WASHINGTON (AP) — U.S. employers added 428,000 jobs in April, extending a strong hiring streak that defied punitive inflation, chronic supply shortages, Russia’s war on Ukraine and rising labor costs. much higher loan.
Friday’s jobs report from the Labor Department showed last month’s hiring kept the unemployment rate at 3.6%, just above the lowest level in half a century.
The economy’s hiring gains have been remarkably steady in the face of the worst inflation in four decades. Employers have added at least 400,000 jobs for 12 consecutive months.
Still, it’s unclear how long the jobs boom will continue. The Federal Reserve this week raised its key rate by half a percentage point – its most aggressive move since 2000 – and announced further significant rate hikes to come. As Fed rate hikes take effect, they will make it increasingly expensive for consumers and businesses to borrow, spend and hire.
In addition, the vast economic aid that the government gave to households has expired. And Russia’s invasion of Ukraine has contributed to accelerating inflation and clouded the economic outlook. Some economists warn of a growing risk of recession.

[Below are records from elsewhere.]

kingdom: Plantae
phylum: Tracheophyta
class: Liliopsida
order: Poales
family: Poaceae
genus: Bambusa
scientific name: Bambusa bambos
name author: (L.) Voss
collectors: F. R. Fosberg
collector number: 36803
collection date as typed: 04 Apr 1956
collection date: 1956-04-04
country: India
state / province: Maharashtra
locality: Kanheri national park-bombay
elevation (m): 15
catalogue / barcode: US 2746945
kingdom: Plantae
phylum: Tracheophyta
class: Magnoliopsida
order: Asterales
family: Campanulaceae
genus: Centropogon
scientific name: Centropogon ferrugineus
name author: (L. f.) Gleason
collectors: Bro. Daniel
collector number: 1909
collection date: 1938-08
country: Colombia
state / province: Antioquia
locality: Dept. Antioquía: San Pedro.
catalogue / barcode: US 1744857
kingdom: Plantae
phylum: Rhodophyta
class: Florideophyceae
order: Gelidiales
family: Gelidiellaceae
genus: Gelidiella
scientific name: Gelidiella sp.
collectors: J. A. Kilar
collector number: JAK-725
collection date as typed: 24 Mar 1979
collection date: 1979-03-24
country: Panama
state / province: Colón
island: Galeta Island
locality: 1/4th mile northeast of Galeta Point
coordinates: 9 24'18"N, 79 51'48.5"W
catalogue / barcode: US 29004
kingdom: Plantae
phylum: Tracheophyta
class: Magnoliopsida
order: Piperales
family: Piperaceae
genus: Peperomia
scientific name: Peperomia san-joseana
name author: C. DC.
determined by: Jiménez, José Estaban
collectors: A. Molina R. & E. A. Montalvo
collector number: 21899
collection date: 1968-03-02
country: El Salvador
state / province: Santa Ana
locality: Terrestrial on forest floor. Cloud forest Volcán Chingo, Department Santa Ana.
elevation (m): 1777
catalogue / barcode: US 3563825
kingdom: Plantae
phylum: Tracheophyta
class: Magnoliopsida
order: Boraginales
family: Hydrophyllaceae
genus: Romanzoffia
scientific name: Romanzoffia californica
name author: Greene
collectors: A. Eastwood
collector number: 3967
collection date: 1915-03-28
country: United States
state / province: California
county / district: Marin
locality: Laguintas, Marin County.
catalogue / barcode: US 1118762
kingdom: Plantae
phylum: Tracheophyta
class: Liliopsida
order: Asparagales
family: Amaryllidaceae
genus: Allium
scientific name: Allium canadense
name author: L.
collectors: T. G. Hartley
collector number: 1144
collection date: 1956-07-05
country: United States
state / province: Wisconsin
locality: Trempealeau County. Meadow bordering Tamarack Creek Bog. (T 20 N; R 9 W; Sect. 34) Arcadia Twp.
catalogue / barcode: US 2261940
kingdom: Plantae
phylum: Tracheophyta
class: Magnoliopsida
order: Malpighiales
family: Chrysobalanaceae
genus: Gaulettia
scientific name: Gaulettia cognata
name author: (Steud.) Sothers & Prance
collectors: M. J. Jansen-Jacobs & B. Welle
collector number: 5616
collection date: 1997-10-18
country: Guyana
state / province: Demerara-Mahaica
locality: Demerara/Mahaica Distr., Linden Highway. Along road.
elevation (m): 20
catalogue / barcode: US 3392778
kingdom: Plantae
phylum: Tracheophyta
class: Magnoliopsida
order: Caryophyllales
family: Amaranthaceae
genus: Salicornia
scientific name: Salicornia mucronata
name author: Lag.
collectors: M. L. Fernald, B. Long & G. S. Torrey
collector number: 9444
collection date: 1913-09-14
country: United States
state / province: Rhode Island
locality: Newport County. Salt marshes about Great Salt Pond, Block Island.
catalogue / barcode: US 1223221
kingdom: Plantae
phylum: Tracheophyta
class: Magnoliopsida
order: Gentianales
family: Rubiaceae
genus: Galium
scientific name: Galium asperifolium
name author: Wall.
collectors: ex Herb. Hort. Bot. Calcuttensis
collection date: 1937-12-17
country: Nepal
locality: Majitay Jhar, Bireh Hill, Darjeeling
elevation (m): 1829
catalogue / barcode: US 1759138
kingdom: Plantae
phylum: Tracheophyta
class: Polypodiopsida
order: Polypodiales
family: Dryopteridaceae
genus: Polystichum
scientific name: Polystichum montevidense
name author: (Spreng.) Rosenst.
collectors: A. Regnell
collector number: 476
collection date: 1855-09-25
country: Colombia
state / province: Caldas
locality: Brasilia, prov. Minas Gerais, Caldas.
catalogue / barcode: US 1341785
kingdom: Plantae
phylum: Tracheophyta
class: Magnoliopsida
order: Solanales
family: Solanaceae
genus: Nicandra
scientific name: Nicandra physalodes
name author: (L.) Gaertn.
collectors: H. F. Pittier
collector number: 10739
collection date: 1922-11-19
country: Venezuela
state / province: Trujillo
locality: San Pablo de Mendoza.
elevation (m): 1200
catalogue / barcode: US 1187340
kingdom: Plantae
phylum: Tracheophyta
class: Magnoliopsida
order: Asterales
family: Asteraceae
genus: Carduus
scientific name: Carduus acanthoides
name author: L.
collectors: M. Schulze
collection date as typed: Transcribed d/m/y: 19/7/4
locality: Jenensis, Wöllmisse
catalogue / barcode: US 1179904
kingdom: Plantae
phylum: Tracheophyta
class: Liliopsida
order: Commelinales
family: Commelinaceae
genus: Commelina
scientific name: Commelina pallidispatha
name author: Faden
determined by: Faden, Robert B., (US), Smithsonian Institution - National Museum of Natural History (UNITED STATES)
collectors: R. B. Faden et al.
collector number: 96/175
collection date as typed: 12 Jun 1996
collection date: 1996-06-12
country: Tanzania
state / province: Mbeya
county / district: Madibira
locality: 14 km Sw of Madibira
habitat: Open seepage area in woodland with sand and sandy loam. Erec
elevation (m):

For now, the resilience of the labor market is particularly striking against a backdrop of soaring prices and rising borrowing costs. This week, the Labor Department provided further evidence that the labor market is still booming. He reported that just 1.38 million Americans were collecting traditional unemployment benefits, the fewest since 1970. And he said employers posted a record 11.5 million job openings in March and that layoffs remained well below pre-pandemic levels.
In addition, the economy now has an average of two jobs available for every unemployed person. This is the highest proportion ever recorded.
And in another sign that workers are enjoying unusual leverage in the labor market, a record 4.5 million people quit their jobs in March, clearly convinced they could find a better opportunity elsewhere. .
Chronic shortages of goods, supplies and labor have contributed to skyrocketing prices – the highest rate of inflation in 40 years. Russia’s invasion of Ukraine in late February has dramatically worsened the financial landscape, sending global oil and gas prices skyrocketing and severely clouding the domestic and global economic picture.
Meanwhile, with many industries slowed by labor shortages, companies have raised wages to try to attract applicants and retain existing employees. Even so, wage increases have not kept pace with soaring consumer prices.
That’s why the Fed, which most economists say has been far too slow to recognize the inflationary threat, is now raising rates aggressively. Its goal is notoriously difficult: a so-called soft landing.